§ EXERCISE GOAL
Pull the source text from each of the records below, line for line and unchanged, and leave the pictures out of your answer.

━━━━━ INPUT FOR THIS TASK ━━━━━

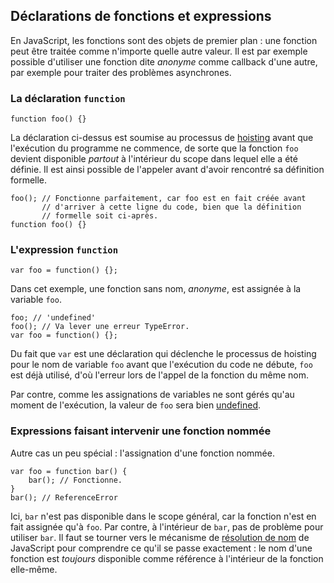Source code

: ## Déclarations de fonctions et expressions

En JavaScript, les fonctions sont des objets de premier plan : une fonction
peut être traitée comme n'importe quelle autre valeur. Il est par exemple
possible d'utiliser une fonction dite *anonyme* comme callback d'une autre,
par exemple pour traiter des problèmes asynchrones.

### La déclaration `function`

    function foo() {}

La déclaration ci-dessus est soumise au processus de [hoisting](#function.scopes)
avant que l'exécution du programme ne commence, de sorte que la fonction `foo`
devient disponible *partout* à l'intérieur du scope dans lequel elle a été
définie. Il est ainsi possible de l'appeler avant d'avoir rencontré sa
définition formelle.

    foo(); // Fonctionne parfaitement, car foo est en fait créée avant
           // d'arriver à cette ligne du code, bien que la définition
           // formelle soit ci-après.
    function foo() {}

### L'expression `function`

    var foo = function() {};

Dans cet exemple, une fonction sans nom, *anonyme*, est assignée à la variable
`foo`.

    foo; // 'undefined'
    foo(); // Va lever une erreur TypeError.
    var foo = function() {};

Du fait que `var` est une déclaration qui déclenche le processus de hoisting
pour le nom de variable `foo` avant que l'exécution du code ne débute, `foo`
est déjà utilisé, d'où l'erreur lors de l'appel de la fonction du même nom.

Par contre, comme les assignations de variables ne sont gérés qu'au moment
de l'exécution, la valeur de `foo` sera bien [undefined](#core.undefined).

### Expressions faisant intervenir une fonction nommée

Autre cas un peu spécial : l'assignation d'une fonction nommée.

    var foo = function bar() {
        bar(); // Fonctionne.
    }
    bar(); // ReferenceError

Ici, `bar` n'est pas disponible dans le scope général, car la fonction n'est
en fait assignée qu'à `foo`. Par contre, à l'intérieur de `bar`, pas de
problème pour utiliser `bar`. Il faut se tourner vers le mécanisme de
[résolution de nom](#function.scopes) de JavaScript pour comprendre ce qu'il
se passe exactement : le nom d'une fonction est *toujours* disponible comme
référence à l'intérieur de la fonction elle-même.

━━━━━

§ ANSWER SECTION
Source code

: ## Déclarations de fonctions et expressions

En JavaScript, les fonctions sont des objets de premier plan : une fonction
peut être traitée comme n'importe quelle autre valeur. Il est par exemple
possible d'utiliser une fonction dite *anonyme* comme callback d'une autre,
par exemple pour traiter des problèmes asynchrones.

### La déclaration `function`

    function foo() {}

La déclaration ci-dessus est soumise au processus de [hoisting](#function.scopes)
avant que l'exécution du programme ne commence, de sorte que la fonction `foo`
devient disponible *partout* à l'intérieur du scope dans lequel elle a été
définie. Il est ainsi possible de l'appeler avant d'avoir rencontré sa
définition formelle.

    foo(); // Fonctionne parfaitement, car foo est en fait créée avant
           // d'arriver à cette ligne du code, bien que la définition
           // formelle soit ci-après.
    function foo() {}

### L'expression `function`

    var foo = function() {};

Dans cet exemple, une fonction sans nom, *anonyme*, est assignée à la variable
`foo`.

    foo; // 'undefined'
    foo(); // Va lever une erreur TypeError.
    var foo = function() {};

Du fait que `var` est une déclaration qui déclenche le processus de hoisting
pour le nom de variable `foo` avant que l'exécution du code ne débute, `foo`
est déjà utilisé, d'où l'erreur lors de l'appel de la fonction du même nom.

Par contre, comme les assignations de variables ne sont gérés qu'au moment
de l'exécution, la valeur de `foo` sera bien [undefined](#core.undefined).

### Expressions faisant intervenir une fonction nommée

Autre cas un peu spécial : l'assignation d'une fonction nommée.

    var foo = function bar() {
        bar(); // Fonctionne.
    }
    bar(); // ReferenceError

Ici, `bar` n'est pas disponible dans le scope général, car la fonction n'est
en fait assignée qu'à `foo`. Par contre, à l'intérieur de `bar`, pas de
problème pour utiliser `bar`. Il faut se tourner vers le mécanisme de
[résolution de nom](#function.scopes) de JavaScript pour comprendre ce qu'il
se passe exactement : le nom d'une fonction est *toujours* disponible comme
référence à l'intérieur de la fonction elle-même.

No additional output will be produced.